Mr Mahmood, a tailor since the age of 14, said he expected a great deal of interest from the Edinburgh clientele.

“We have a good number of clients from Edinburgh already and since no-one is travelling to London at the moment we thought we would come to the city next month,” he said.

“The trouble is everything is happening on Pall Mall. There’s beach volleyball across the road from us at Horse Guards and the running and cycling come right past our store, so there’s security everywhere.

“Buyers are telling us there’s too much traffic, too many people and they’re waiting until September to visit.

“Because of this though, we now have the time to ship everything to Edinburgh, to see some new clients and show them what we can create for them.”

Despite the recession, established Edinburgh outfitters continue to trade well, with Crombie on George Street and Peter Johnston on Queen Street – a former tailor of Kilgour of Savile Row – among the established names.
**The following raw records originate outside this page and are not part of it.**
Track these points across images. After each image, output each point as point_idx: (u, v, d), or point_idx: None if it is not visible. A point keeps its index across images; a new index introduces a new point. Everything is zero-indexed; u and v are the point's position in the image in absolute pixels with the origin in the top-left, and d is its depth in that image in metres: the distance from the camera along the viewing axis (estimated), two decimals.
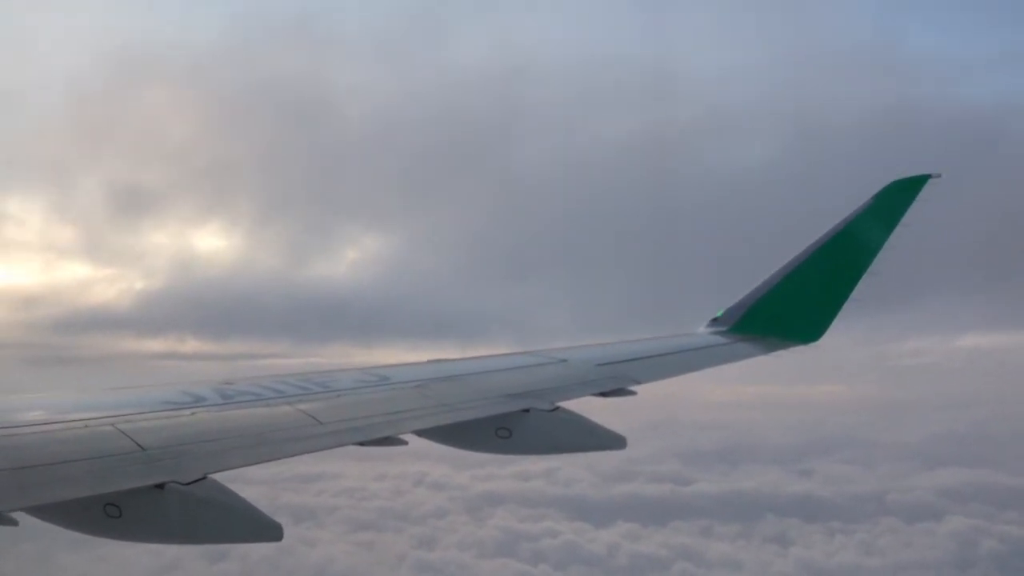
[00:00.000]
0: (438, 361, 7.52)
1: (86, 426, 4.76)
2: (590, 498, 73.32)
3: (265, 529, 4.48)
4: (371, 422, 5.65)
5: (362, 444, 5.40)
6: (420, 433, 5.82)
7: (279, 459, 5.03)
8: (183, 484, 4.34)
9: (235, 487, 4.52)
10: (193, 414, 5.21)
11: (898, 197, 9.44)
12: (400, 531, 65.94)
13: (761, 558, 63.93)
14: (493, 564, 61.07)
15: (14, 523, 4.19)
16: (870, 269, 9.39)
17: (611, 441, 6.34)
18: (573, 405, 6.52)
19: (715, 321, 10.13)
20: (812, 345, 9.63)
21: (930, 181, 9.29)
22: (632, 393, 7.36)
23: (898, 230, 9.27)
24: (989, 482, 73.39)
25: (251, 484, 4.77)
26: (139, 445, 4.61)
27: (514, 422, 6.23)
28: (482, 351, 8.02)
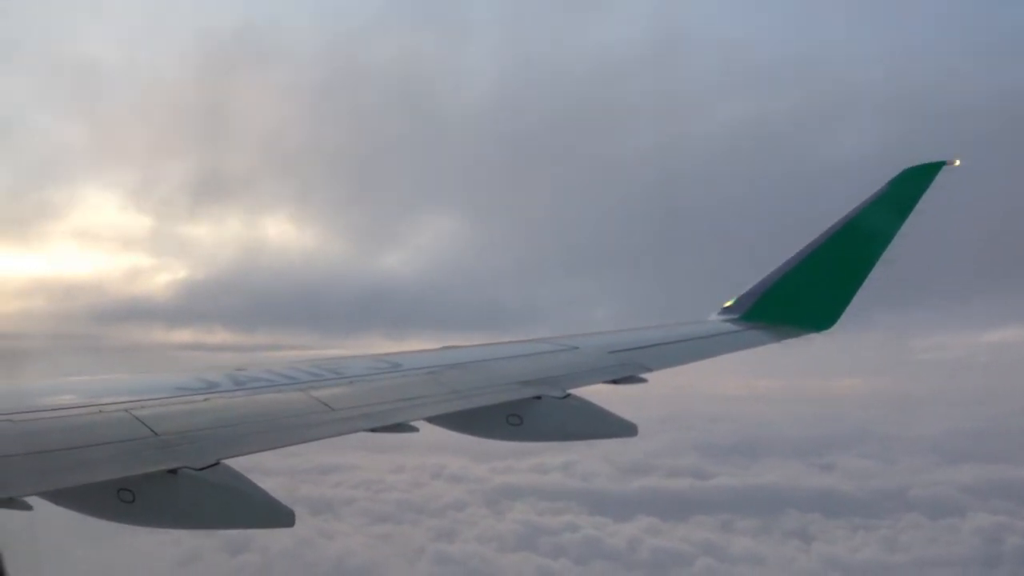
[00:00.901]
0: (450, 348, 7.54)
1: (100, 412, 4.80)
2: (609, 492, 73.23)
3: (278, 515, 4.49)
4: (382, 408, 5.66)
5: (373, 431, 5.42)
6: (431, 420, 5.83)
7: (291, 445, 5.05)
8: (196, 469, 4.37)
9: (251, 478, 4.55)
10: (206, 400, 5.24)
11: (912, 184, 9.35)
12: (419, 524, 66.14)
13: (784, 553, 63.64)
14: (514, 558, 61.14)
15: (28, 508, 4.23)
16: (884, 257, 9.33)
17: (622, 428, 6.32)
18: (584, 392, 6.51)
19: (727, 309, 10.08)
20: (826, 333, 9.56)
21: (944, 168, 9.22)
22: (643, 380, 7.34)
23: (914, 217, 9.19)
24: (1011, 478, 72.62)
25: (268, 475, 4.79)
26: (152, 431, 4.65)
27: (525, 409, 6.23)
28: None
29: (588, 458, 76.77)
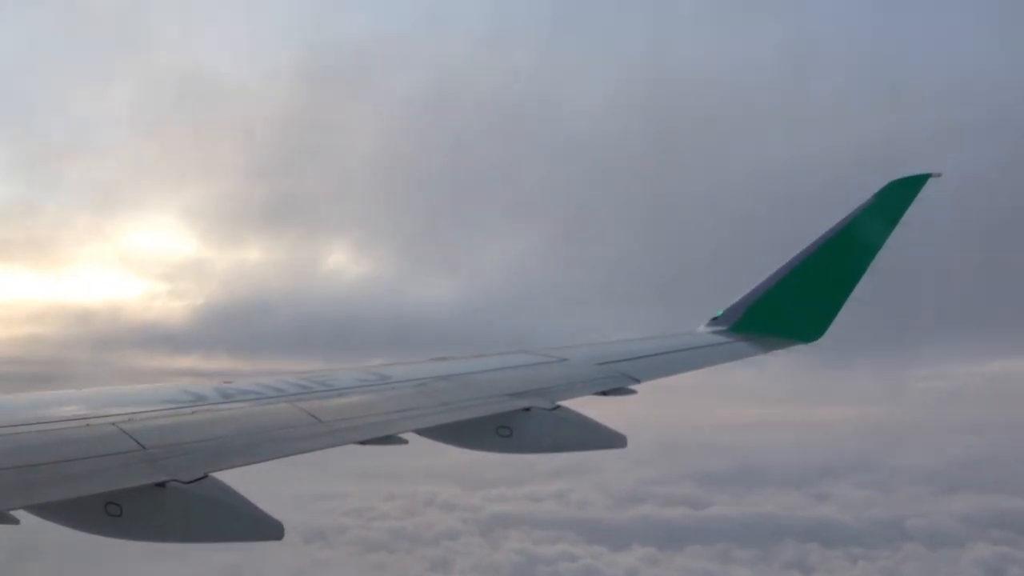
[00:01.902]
0: (439, 359, 7.54)
1: (87, 425, 4.79)
2: (604, 520, 72.61)
3: (266, 528, 4.49)
4: (372, 421, 5.66)
5: (363, 443, 5.41)
6: (421, 432, 5.83)
7: (280, 457, 5.04)
8: (184, 483, 4.36)
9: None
10: (194, 413, 5.23)
11: (898, 196, 9.46)
12: (413, 552, 65.43)
13: None
14: None
15: (15, 522, 4.20)
16: (871, 268, 9.41)
17: (612, 440, 6.34)
18: (574, 404, 6.55)
19: (715, 320, 10.12)
20: (813, 345, 9.59)
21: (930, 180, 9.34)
22: (632, 392, 7.37)
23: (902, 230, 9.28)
24: (1008, 508, 72.17)
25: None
26: (140, 444, 4.64)
27: (515, 421, 6.25)
28: None
29: (582, 486, 76.33)
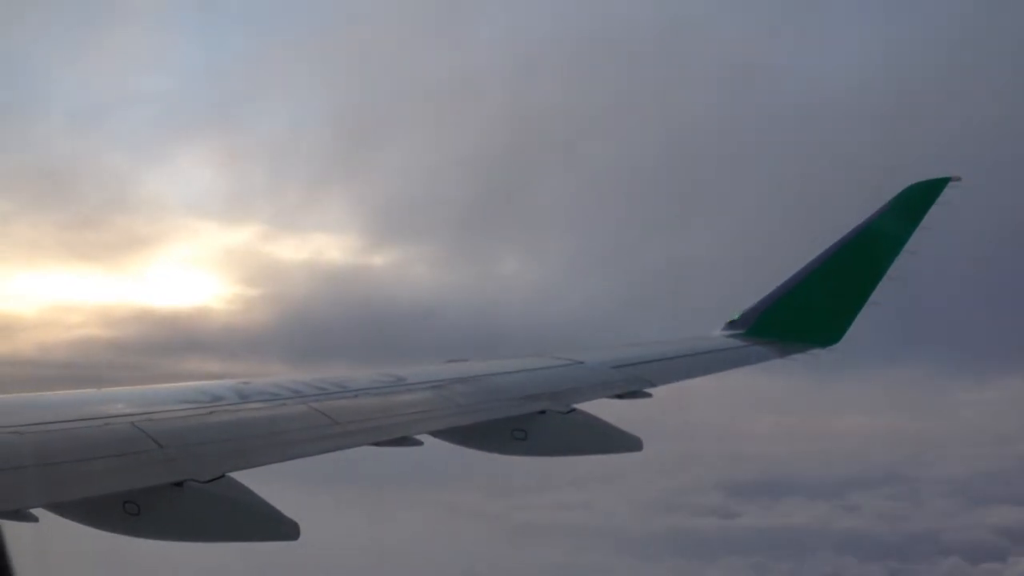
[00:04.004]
0: (454, 362, 7.54)
1: (106, 424, 4.82)
2: (633, 531, 71.89)
3: (283, 528, 4.49)
4: (387, 422, 5.68)
5: (378, 444, 5.43)
6: (436, 434, 5.84)
7: (296, 458, 5.07)
8: (201, 482, 4.39)
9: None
10: (211, 413, 5.26)
11: (918, 200, 9.33)
12: (442, 563, 65.18)
13: None
14: None
15: (34, 520, 4.25)
16: (891, 273, 9.28)
17: (627, 443, 6.32)
18: (589, 407, 6.53)
19: (732, 324, 10.02)
20: (831, 348, 9.46)
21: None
22: (648, 395, 7.34)
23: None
24: None
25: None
26: (158, 443, 4.66)
27: (530, 424, 6.26)
28: None
29: (607, 495, 75.54)
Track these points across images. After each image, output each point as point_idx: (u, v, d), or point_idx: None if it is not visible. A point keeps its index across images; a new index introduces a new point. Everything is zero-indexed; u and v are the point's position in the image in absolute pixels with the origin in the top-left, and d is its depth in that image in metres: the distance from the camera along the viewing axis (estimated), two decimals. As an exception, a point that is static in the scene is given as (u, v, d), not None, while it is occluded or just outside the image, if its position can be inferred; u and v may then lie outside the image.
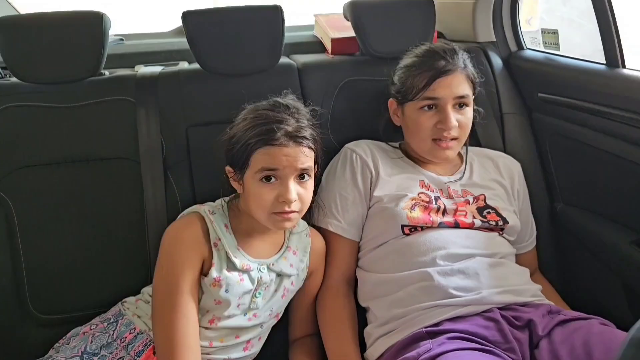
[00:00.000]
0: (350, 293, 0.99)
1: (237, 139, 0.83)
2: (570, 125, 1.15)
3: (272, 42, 1.09)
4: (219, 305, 0.84)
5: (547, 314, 0.88)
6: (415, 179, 1.00)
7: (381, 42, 1.17)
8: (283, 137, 0.80)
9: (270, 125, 0.80)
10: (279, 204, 0.81)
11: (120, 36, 1.38)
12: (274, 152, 0.80)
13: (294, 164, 0.81)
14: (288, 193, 0.80)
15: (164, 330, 0.79)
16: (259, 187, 0.81)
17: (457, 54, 0.98)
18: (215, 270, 0.82)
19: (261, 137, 0.80)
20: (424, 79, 0.96)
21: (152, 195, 1.03)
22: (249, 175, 0.82)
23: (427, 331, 0.83)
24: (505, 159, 1.11)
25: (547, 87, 1.19)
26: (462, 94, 0.96)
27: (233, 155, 0.83)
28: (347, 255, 1.00)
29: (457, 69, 0.97)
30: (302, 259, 0.93)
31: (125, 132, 1.05)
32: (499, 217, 0.98)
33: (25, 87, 1.05)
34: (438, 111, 0.97)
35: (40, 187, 1.02)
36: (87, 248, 1.02)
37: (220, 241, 0.84)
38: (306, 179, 0.84)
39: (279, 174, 0.81)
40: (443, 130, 0.96)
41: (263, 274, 0.87)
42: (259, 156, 0.80)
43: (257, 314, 0.88)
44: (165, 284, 0.81)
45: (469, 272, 0.89)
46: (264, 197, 0.81)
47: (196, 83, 1.11)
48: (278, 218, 0.82)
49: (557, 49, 1.23)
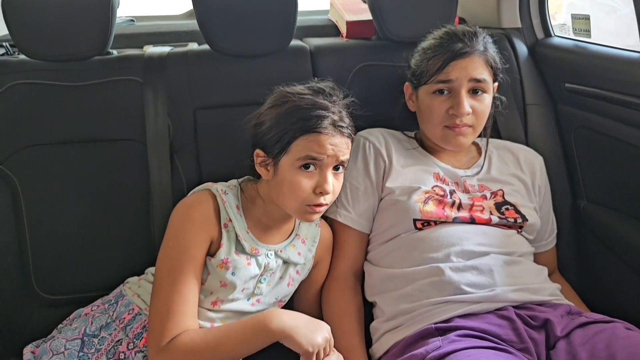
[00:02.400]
0: (358, 286, 0.96)
1: (275, 123, 0.79)
2: (599, 118, 1.09)
3: (284, 23, 1.06)
4: (224, 288, 0.83)
5: (567, 315, 0.84)
6: (430, 171, 0.96)
7: (399, 25, 1.12)
8: (330, 125, 0.78)
9: (318, 111, 0.78)
10: (314, 196, 0.79)
11: (131, 17, 1.37)
12: (321, 140, 0.77)
13: (337, 155, 0.79)
14: (326, 184, 0.78)
15: (159, 303, 0.78)
16: (296, 174, 0.78)
17: (477, 37, 0.93)
18: (224, 251, 0.81)
19: (308, 122, 0.77)
20: (439, 61, 0.92)
21: (157, 177, 1.01)
22: (286, 161, 0.79)
23: (436, 327, 0.80)
24: (526, 153, 1.06)
25: (575, 77, 1.13)
26: (477, 77, 0.91)
27: (269, 139, 0.80)
28: (356, 247, 0.97)
29: (474, 51, 0.92)
30: (310, 248, 0.91)
31: (132, 114, 1.04)
32: (518, 214, 0.93)
33: (33, 64, 1.04)
34: (451, 95, 0.92)
35: (46, 167, 1.01)
36: (92, 229, 1.02)
37: (231, 222, 0.82)
38: (340, 171, 0.82)
39: (320, 163, 0.78)
40: (455, 117, 0.91)
41: (270, 259, 0.85)
42: (303, 142, 0.77)
43: (260, 299, 0.87)
44: (168, 260, 0.80)
45: (482, 268, 0.86)
46: (302, 185, 0.78)
47: (205, 64, 1.09)
48: (309, 210, 0.80)
49: (589, 36, 1.16)
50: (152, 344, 0.77)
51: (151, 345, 0.77)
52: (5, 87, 1.01)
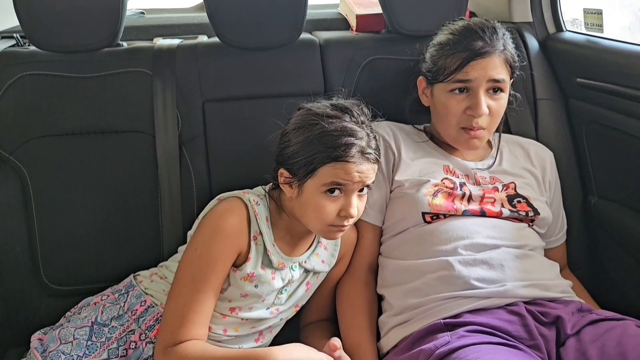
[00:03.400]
0: (371, 281, 0.95)
1: (302, 147, 0.77)
2: (611, 114, 1.07)
3: (294, 15, 1.05)
4: (244, 299, 0.82)
5: (577, 312, 0.83)
6: (440, 163, 0.95)
7: (409, 19, 1.11)
8: (358, 153, 0.77)
9: (346, 139, 0.76)
10: (339, 219, 0.79)
11: (141, 10, 1.37)
12: (348, 168, 0.76)
13: (364, 180, 0.78)
14: (352, 208, 0.78)
15: (177, 307, 0.78)
16: (322, 199, 0.78)
17: (497, 34, 0.91)
18: (250, 265, 0.81)
19: (335, 150, 0.76)
20: (457, 60, 0.89)
21: (166, 170, 1.01)
22: (311, 185, 0.78)
23: (445, 322, 0.79)
24: (537, 147, 1.05)
25: (587, 72, 1.12)
26: (497, 77, 0.89)
27: (295, 163, 0.78)
28: (369, 240, 0.96)
29: (495, 51, 0.90)
30: (333, 253, 0.91)
31: (141, 105, 1.03)
32: (530, 208, 0.92)
33: (43, 55, 1.04)
34: (469, 95, 0.90)
35: (55, 158, 1.02)
36: (100, 220, 1.02)
37: (261, 236, 0.82)
38: (365, 192, 0.82)
39: (346, 189, 0.78)
40: (472, 118, 0.90)
41: (294, 272, 0.85)
42: (329, 170, 0.76)
43: (279, 308, 0.87)
44: (193, 267, 0.80)
45: (492, 262, 0.85)
46: (327, 209, 0.78)
47: (214, 56, 1.09)
48: (333, 229, 0.80)
49: (601, 31, 1.15)
50: (160, 344, 0.78)
51: (159, 344, 0.78)
52: (15, 78, 1.02)
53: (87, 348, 0.83)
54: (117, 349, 0.83)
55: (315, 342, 0.90)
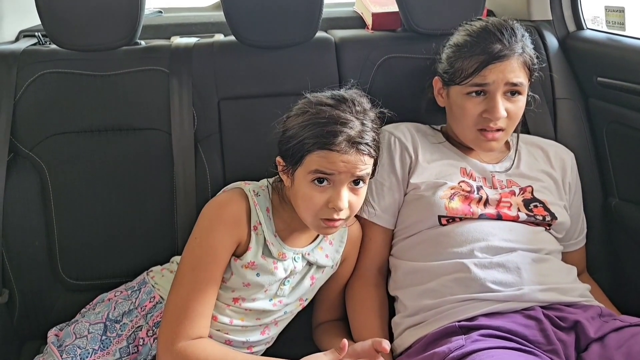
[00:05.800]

Mr Mahmood said the quality and durability of tailored suits were attracting more buyers.

“Much of our fabric comes from Scotland, with Holland and Sherry in the Borders and Harris Tweed from the north,” he said.

“And there is a tradition of fine tailoring in Edinburgh. It’s also not uncommon now for young office workers to spend £550 on an off-the-peg suit, so we suggest they can afford a bespoke suit.

“It fits perfectly, the cloth is much finer, and the suits last far longer due to the quality and construction.

“Our good Holland and Sherry suits go for around £900, which in Savile Row would cost £2500 – it’s almost a bargain.”

What goes into a suit that costs £70,000?

TO earn the title of world’s most expensive suit, Apsley and designer Alexander Amosu created a new cloth called Vanquish II.

Vicuña, a rare wild South American animal which only produces enough wool for shearing every three years, and qiviuk, the world’s most expensive wool, was blended with Himalayan pashmina to create the material.

Then tailors spent 80 hours sewing 5000 individual stitches – £14 per stitch – including adding nine 18-carat gold thread and diamond buttons.

A South African petroleum executive bought the suit for £70,000 in 2009.